Bankruptcy has long been a topic that no one in business would ever want to speak of. However, it has come to a point where we’ve seen so many companies sink and disappear thanks to mismanaged financials. Although according to a study made by the professionals at Dun & Bradstreet – saying that bankruptcy numbers have been declining, they are only declining over a small percentage in 2017. This means that a large number of companies are still hitting rock bottom and we as business owners need to be more open and vigilant about this topic.
So, how do we start this conversation about bankruptcy and how to avoid it? We basically start by acknowledging that it is a problem that needs to be solved if it has happened and avoided if it hasn’t.
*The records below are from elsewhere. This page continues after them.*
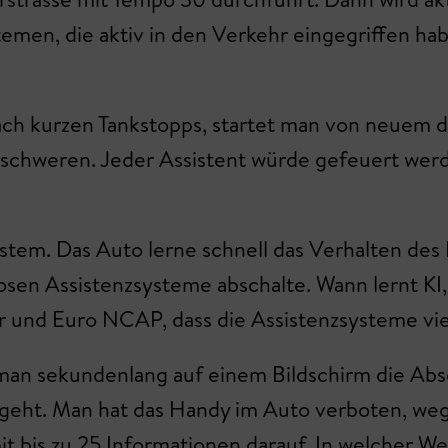
emen, die aktiv in den Verkehr eingegriffen ha
 nach kurzen Tankstopps, startet man von neuem 
rschweren. Jeder Assistent würde gefeuert wer
ystem. Das Auto lerne schnell das Verhalten des
nnlosen Assistenzsysteme abschalte. Wann lernt KI
und Euro NCAP, dass die Assistenzsysteme viel 
s man sekundenlang auf einem Bildschirm die A
k geht. Man hat das Handy im Auto verboten, we
it bis zu 25 Informationen darauf. In welcher We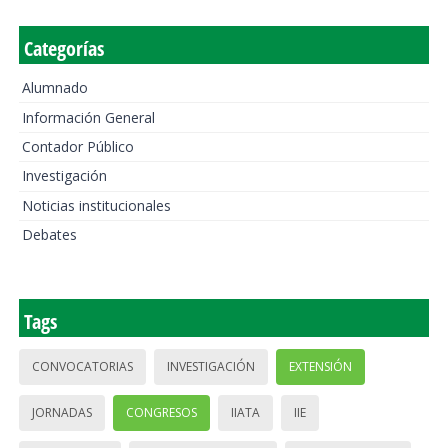
Categorías
Alumnado
Información General
Contador Público
Investigación
Noticias institucionales
Debates
Tags
CONVOCATORIAS
INVESTIGACIÓN
EXTENSIÓN
JORNADAS
CONGRESOS
IIATA
IIE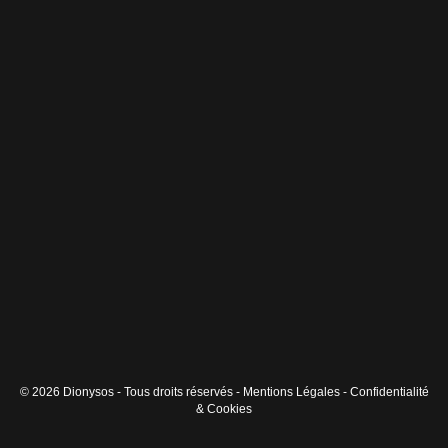
© 2026 Dionysos - Tous droits réservés -
Mentions Légales
-
Confidentialité
& Cookies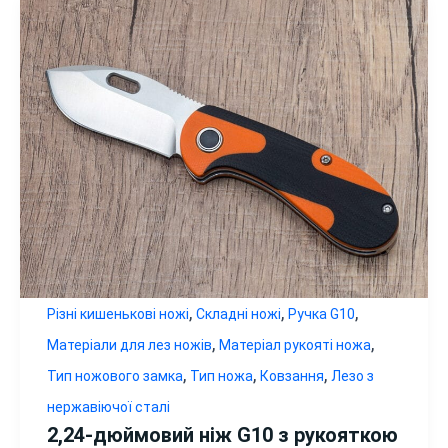
,
,
,
Різні кишенькові ножі
Складні ножі
Ручка G10
,
,
Матеріали для лез ножів
Матеріал рукояті ножа
,
,
,
Тип ножового замка
Тип ножа
Ковзання
Лезо з
нержавіючої сталі
2,24-дюймовий ніж G10 з рукояткою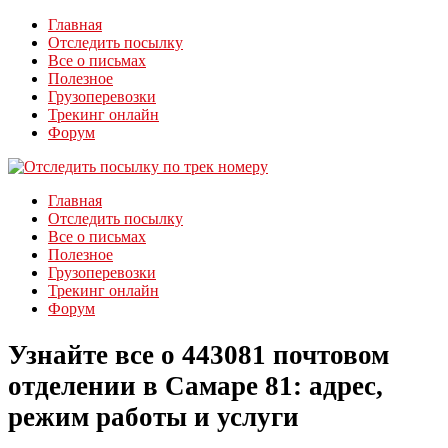
Главная
Отследить посылку
Все о письмах
Полезное
Грузоперевозки
Трекинг онлайн
Форум
Главная
Отследить посылку
Все о письмах
Полезное
Грузоперевозки
Трекинг онлайн
Форум
Узнайте все о 443081 почтовом
отделении в Самаре 81: адрес,
режим работы и услуги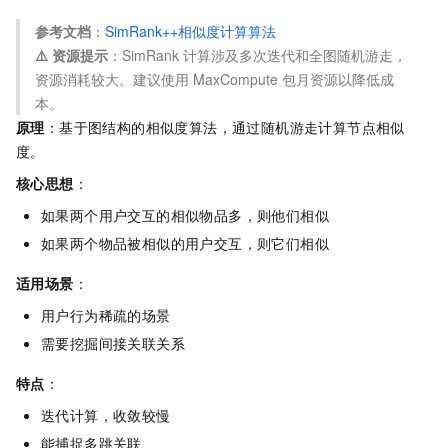
参考文档
：
SimRank++相似度计算算法
⚠️ 资源提示
：SimRank 计算涉及多次迭代和全图随机游走，
资源消耗较大。建议使用 MaxCompute 包月资源以降低成
本。
原理
：基于图结构的相似度算法，通过随机游走计算节点相似
度。
核心思想
：
如果两个用户交互的相似物品多，则他们相似
如果两个物品被相似的用户交互，则它们相似
适用场景
：
用户行为稀疏的场景
需要挖掘间接关联关系
特点
：
迭代计算，收敛较慢
能捕捉多跳关联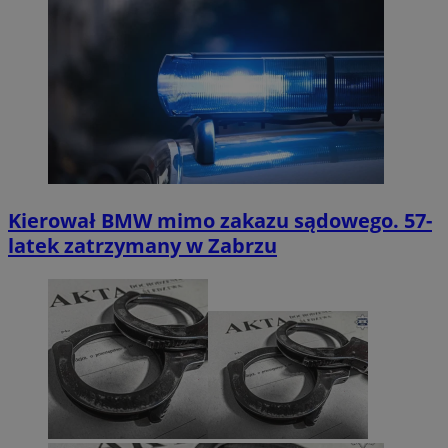
Kierował BMW mimo zakazu sądowego. 57-
latek zatrzymany w Zabrzu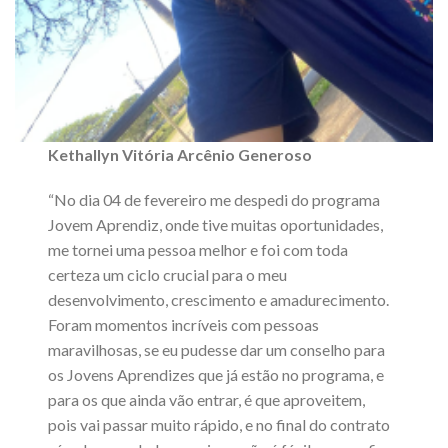
Kethallyn Vitória Arcênio Generoso
“No dia 04 de fevereiro me despedi do programa
Jovem Aprendiz, onde tive muitas oportunidades,
me tornei uma pessoa melhor e foi com toda
certeza um ciclo crucial para o meu
desenvolvimento, crescimento e amadurecimento.
Foram momentos incríveis com pessoas
maravilhosas, se eu pudesse dar um conselho para
os Jovens Aprendizes que já estão no programa, e
para os que ainda vão entrar, é que aproveitem,
pois vai passar muito rápido, e no final do contrato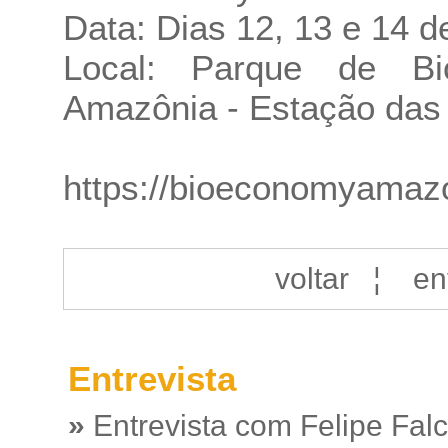
Data: Dias 12, 13 e 14 
Local: Parque de B
Amazônia - Estação das
https://bioeconomyama
voltar
¦
en
Entrevista
»
Entrevista com Felipe Fal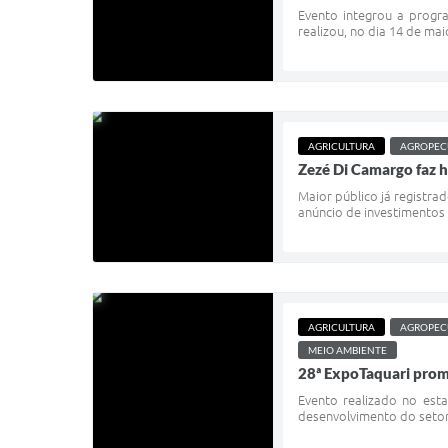
Evento integrou a progr
realizou, no dia 14 de ma
AGRICULTURA
AGROPEC
Zezé Di Camargo faz h
Maior público já registr
anúncio de investimentos 
AGRICULTURA
AGROPEC
MEIO AMBIENTE
28ª ExpoTaquari prom
Evento realizado no est
desenvolvimento do setor 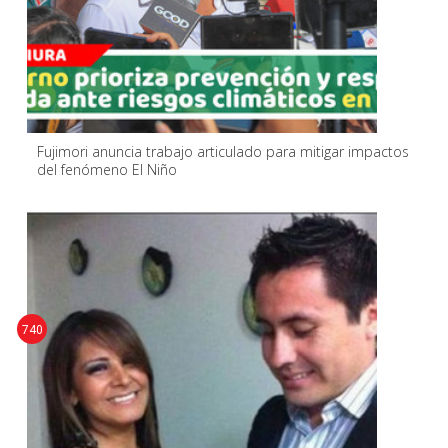
Fujimori anuncia trabajo articulado para mitigar impactos
del fenómeno El Niño
740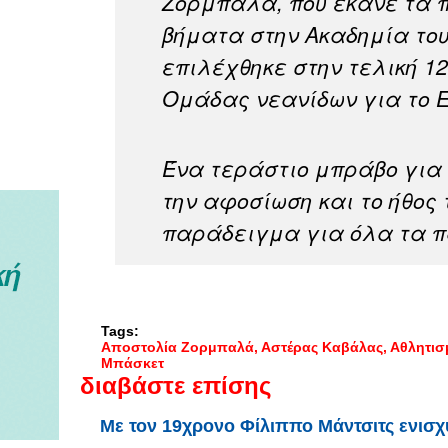
Ζορμπαλά, που έκανε τα 
βήματα στην Ακαδημία το
επιλέχθηκε στην τελική 1
Ομάδας νεανίδων για το Eu
Ένα τεράστιο μπράβο για 
την αφοσίωση και το ήθος
παράδειγμα για όλα τα π
Tags:
Αποστολία Ζορμπαλά
Αστέρας Καβάλας
Αθλητισ
Μπάσκετ
διαβάστε επίσης
Με τον 19χρονο Φίλιππο Μάντσιτς ενισχ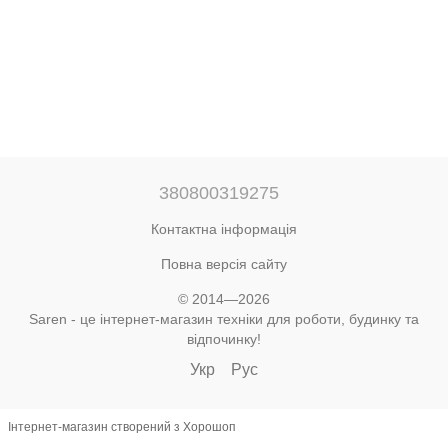
380800319275
Контактна інформація
Повна версія сайту
© 2014—2026
Saren - це інтернет-магазин техніки для роботи, будинку та
відпочинку!
Укр
Рус
Інтернет-магазин створений з Хорошоп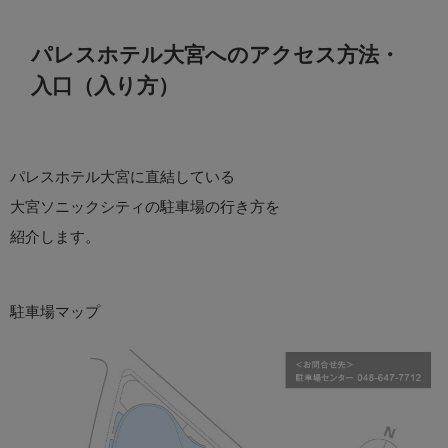
パレスホテル大宮へのアクセス方法・
入口（入り方）
パレスホテル大宮に直結している
大宮ソニックシティの駐車場の行き方を
紹介します。
駐車場マップ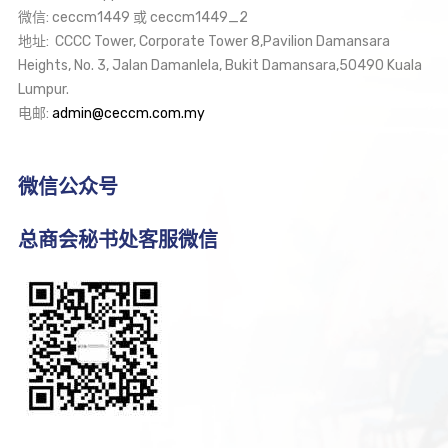
微信: ceccm1449 或 ceccm1449_2
地址: CCCC Tower, Corporate Tower 8,Pavilion Damansara
Heights, No. 3, Jalan Damanlela, Bukit Damansara,50490 Kuala
Lumpur.
电邮:
admin@ceccm.com.my
微信公众号
总商会秘书处客服微信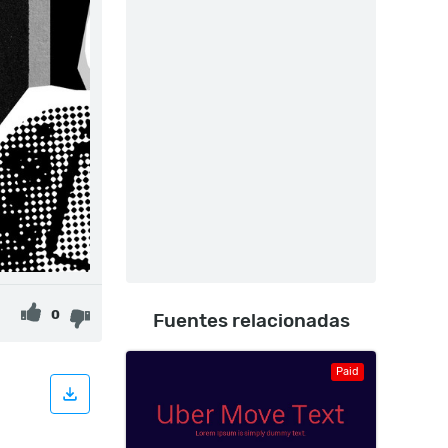
0
Fuentes relacionadas
Paid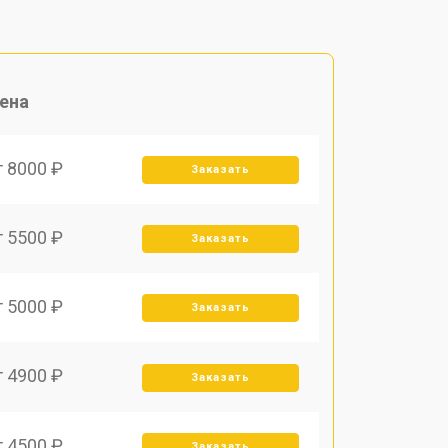
ена
т 8000 ₽
Заказать
т 5500 ₽
Заказать
т 5000 ₽
Заказать
т 4900 ₽
Заказать
т 4500 ₽
Заказать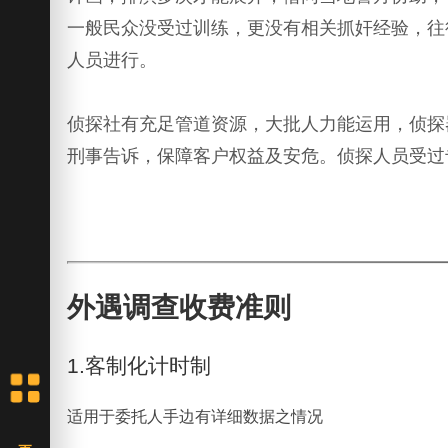
一般民众没受过训练，更没有相关抓奸经验，往
人员进行。
侦探社有充足管道资源，大批人力能运用，侦探
刑事告诉，保障客户权益及安危。侦探人员受过
外遇调查收费准则
1.客制化计时制
适用于委托人手边有详细数据之情况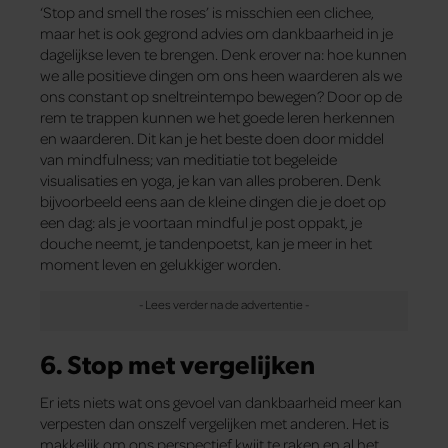
‘Stop and smell the roses’ is misschien een clichee,
maar het is ook gegrond advies om dankbaarheid in je
dagelijkse leven te brengen. Denk erover na: hoe kunnen
we alle positieve dingen om ons heen waarderen als we
ons constant op sneltreintempo bewegen? Door op de
rem te trappen kunnen we het goede leren herkennen
en waarderen. Dit kan je het beste doen door middel
van mindfulness; van meditiatie tot begeleide
visualisaties en yoga, je kan van alles proberen. Denk
bijvoorbeeld eens aan de kleine dingen die je doet op
een dag: als je voortaan mindful je post oppakt, je
douche neemt, je tandenpoetst, kan je meer in het
moment leven en gelukkiger worden.
6. Stop met vergelijken
Er iets niets wat ons gevoel van dankbaarheid meer kan
verpesten dan onszelf vergelijken met anderen. Het is
makkelijk om ons perspectief kwijt te raken en al het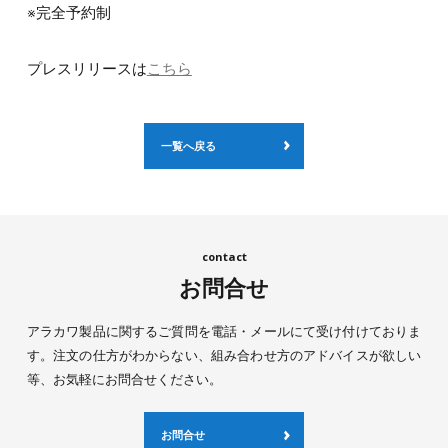
※完全予約制
プレスリリースは
こちら
一覧へ戻る
お問合せ
アラカワ製品に関するご質問を電話・メールにて受け付けておりま
す。注文の仕方がわからない、組み合わせ方のアドバイスが欲しい
等、お気軽にお問合せください。
お問合せ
Here are 4 ways that you can practice to avoid business bankruptcy :
Always Have A Business Plan
The phrase “If you fail to plan, you plan to fail” isn’t just some myth that people spout. It truly does make a difference to a business if you don’t have a plan that works for you and your company. A business plan is extremely crucial to the success of your company. A thorough business plan includes :
- A sales plan
- A sales projection plan
- Market research for your business and product
- A marketing plan (online and offline)
- An operational plan
- Cash flow projection
These are some of the more important components of a holistic business plan. This would then become your roadmap to ensuring your success. It will become the guiding tool for everything that is a working part in your company. This way, you always have a North Star to look up towards when you feel like the company is straying or if things are not working out. It aids with making smarter executive decisions to keep your expenses and revenues in check.
Stop Saying “We’ve Always Done it That Way”
If technology has taught us anything, it has got to be the fact that the world is ever-changing and that we don’t see it planning to slow down anytime soon. This also means that a “tradition” in your company that has been identified to be the reason why your business is slowing down should be ignored and left behind so that your company does not fall apart.
If removing it helps improve performance then it should be removed immediately. Those hard day-t0-day decisions are the ones that will make or break your company and being a successful businessman means that you need to be able to make those decisions for the survival of your company.
Start Being Honest With Yourself
The sooner the better is definitely something you should take into account in this case. Being transparent and honest with yourself and the rest of your senior management will do more good than harm. The reality is something really bad that you might not want to face or admit but it will only cause so much more damage if it’s not dealt with head on – fast.
It would be easy to not say anything but the odds of a complete failure are much higher and it might go to a point of no return and this will cause irreparable damage. The quicker you realise this, the better and quicker the solution.
Change is difficult especially when the company you worked tirelessly for is on the line. However, if push comes to shove and the situation has turned dire, you might want to start thinking of hiring an external counsel to come in and have a look at your company.
Try to make sure that you don’t look at them as outsiders trying to change your company but rather professionals that will probably understand the situation a lot better than you do and will then make the necessary hard decisions that will keep your company afloat.
An outside perspective will always offer a fresh new outlook and perspective to revitalising your failing business. This way, you would not need to hire a new management team and restructure the whole business but rather just take their advice and turn your company around for the better.
If you are having financial problems with your company, look to hire a consultant first as they will probably have a much better outlook to help you save your company from bankruptcy.